- _RECORDS FOR THIS TASK_
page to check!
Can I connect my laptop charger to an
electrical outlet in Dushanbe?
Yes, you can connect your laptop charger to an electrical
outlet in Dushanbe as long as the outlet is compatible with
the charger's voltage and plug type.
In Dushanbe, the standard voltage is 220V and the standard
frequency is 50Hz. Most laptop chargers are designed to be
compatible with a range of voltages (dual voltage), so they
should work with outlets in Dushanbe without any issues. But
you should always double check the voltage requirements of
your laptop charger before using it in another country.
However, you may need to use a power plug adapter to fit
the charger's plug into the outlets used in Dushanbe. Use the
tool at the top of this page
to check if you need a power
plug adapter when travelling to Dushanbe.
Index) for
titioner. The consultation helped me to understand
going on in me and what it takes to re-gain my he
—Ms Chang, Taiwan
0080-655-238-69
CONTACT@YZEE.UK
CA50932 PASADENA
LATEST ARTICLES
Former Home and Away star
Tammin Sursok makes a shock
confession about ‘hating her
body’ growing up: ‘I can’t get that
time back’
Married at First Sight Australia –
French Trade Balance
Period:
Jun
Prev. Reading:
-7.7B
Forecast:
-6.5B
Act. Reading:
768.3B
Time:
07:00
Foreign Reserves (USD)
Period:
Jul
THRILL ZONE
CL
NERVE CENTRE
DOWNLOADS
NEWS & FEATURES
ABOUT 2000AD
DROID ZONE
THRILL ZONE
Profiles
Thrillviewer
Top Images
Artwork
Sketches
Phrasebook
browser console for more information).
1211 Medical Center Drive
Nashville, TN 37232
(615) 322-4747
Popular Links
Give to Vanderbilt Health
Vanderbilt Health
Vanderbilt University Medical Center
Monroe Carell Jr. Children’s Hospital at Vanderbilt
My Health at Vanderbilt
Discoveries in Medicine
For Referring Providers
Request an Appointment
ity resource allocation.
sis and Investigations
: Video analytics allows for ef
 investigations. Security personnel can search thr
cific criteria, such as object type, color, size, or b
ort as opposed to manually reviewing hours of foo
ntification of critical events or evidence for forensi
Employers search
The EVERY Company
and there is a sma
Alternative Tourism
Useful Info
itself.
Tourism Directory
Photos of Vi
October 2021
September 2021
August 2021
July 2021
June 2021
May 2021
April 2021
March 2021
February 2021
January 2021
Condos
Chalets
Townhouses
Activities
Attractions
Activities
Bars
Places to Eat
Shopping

- _YOUR ASSIGNMENT_
Return all of the entries exactly as written.

- _RESULT OF THIS TASK_
page to check!
Can I connect my laptop charger to an
electrical outlet in Dushanbe?
Yes, you can connect your laptop charger to an electrical
outlet in Dushanbe as long as the outlet is compatible with
the charger's voltage and plug type.
In Dushanbe, the standard voltage is 220V and the standard
frequency is 50Hz. Most laptop chargers are designed to be
compatible with a range of voltages (dual voltage), so they
should work with outlets in Dushanbe without any issues. But
you should always double check the voltage requirements of
your laptop charger before using it in another country.
However, you may need to use a power plug adapter to fit
the charger's plug into the outlets used in Dushanbe. Use the
tool at the top of this page
to check if you need a power
plug adapter when travelling to Dushanbe.
Index) for
titioner. The consultation helped me to understand
going on in me and what it takes to re-gain my he
—Ms Chang, Taiwan
0080-655-238-69
CONTACT@YZEE.UK
CA50932 PASADENA
LATEST ARTICLES
Former Home and Away star
Tammin Sursok makes a shock
confession about ‘hating her
body’ growing up: ‘I can’t get that
time back’
Married at First Sight Australia –
French Trade Balance
Period:
Jun
Prev. Reading:
-7.7B
Forecast:
-6.5B
Act. Reading:
768.3B
Time:
07:00
Foreign Reserves (USD)
Period:
Jul
THRILL ZONE
CL
NERVE CENTRE
DOWNLOADS
NEWS & FEATURES
ABOUT 2000AD
DROID ZONE
THRILL ZONE
Profiles
Thrillviewer
Top Images
Artwork
Sketches
Phrasebook
browser console for more information).
1211 Medical Center Drive
Nashville, TN 37232
(615) 322-4747
Popular Links
Give to Vanderbilt Health
Vanderbilt Health
Vanderbilt University Medical Center
Monroe Carell Jr. Children’s Hospital at Vanderbilt
My Health at Vanderbilt
Discoveries in Medicine
For Referring Providers
Request an Appointment
ity resource allocation.
sis and Investigations
: Video analytics allows for ef
 investigations. Security personnel can search thr
cific criteria, such as object type, color, size, or b
ort as opposed to manually reviewing hours of foo
ntification of critical events or evidence for forensi
Employers search
The EVERY Company
and there is a sma
Alternative Tourism
Useful Info
itself.
Tourism Directory
Photos of Vi
October 2021
September 2021
August 2021
July 2021
June 2021
May 2021
April 2021
March 2021
February 2021
January 2021
Condos
Chalets
Townhouses
Activities
Attractions
Activities
Bars
Places to Eat
Shopping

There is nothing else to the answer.